TASK STATEMENT: Copy out the lines of the records below, and only those lines, from the one with "middle pip: (171, 195)" through the one with "pinky dip: (190, 219)", exactly as they appear.

DATA LISTING:
Segment Open

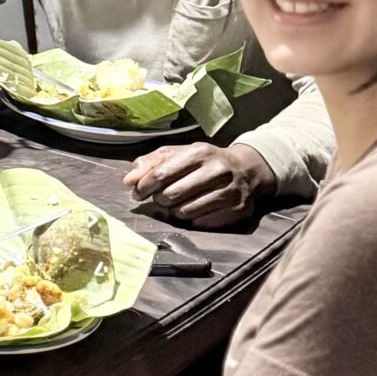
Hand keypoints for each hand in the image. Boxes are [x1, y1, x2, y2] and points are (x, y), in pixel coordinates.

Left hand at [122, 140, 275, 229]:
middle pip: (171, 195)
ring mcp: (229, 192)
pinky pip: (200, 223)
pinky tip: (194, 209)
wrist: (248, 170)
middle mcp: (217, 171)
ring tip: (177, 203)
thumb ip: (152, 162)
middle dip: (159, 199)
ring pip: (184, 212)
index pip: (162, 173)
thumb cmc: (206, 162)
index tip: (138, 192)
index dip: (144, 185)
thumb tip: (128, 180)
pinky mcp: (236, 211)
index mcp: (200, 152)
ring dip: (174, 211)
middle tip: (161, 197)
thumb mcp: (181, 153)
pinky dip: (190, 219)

Segment Closed
Segment Open

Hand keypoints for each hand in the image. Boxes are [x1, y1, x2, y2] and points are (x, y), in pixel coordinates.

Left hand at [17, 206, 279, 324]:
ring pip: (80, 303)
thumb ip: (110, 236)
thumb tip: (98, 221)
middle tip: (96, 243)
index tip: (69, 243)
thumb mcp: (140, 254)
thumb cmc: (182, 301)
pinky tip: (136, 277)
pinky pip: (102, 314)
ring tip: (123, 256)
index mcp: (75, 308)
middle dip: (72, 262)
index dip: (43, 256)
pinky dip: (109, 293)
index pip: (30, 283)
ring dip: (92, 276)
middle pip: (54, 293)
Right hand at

Segment Closed
Segment Open

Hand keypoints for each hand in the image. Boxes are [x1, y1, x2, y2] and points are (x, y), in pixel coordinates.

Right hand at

Segment Closed

EXERCISE RESULT:
middle pip: (171, 195)
ring mcp: (229, 192)
pinky pip: (200, 223)
pinky tip: (194, 209)
wrist: (248, 170)
middle mcp: (217, 171)
ring tip: (177, 203)
thumb ip: (152, 162)
middle dip: (159, 199)
ring pip: (184, 212)
index pip: (162, 173)
thumb cmc: (206, 162)
index tip: (138, 192)
index dip: (144, 185)
thumb tip: (128, 180)
pinky mcp: (236, 211)
index mcp: (200, 152)
ring dip: (174, 211)
middle tip: (161, 197)
thumb mcp: (181, 153)
pinky dip: (190, 219)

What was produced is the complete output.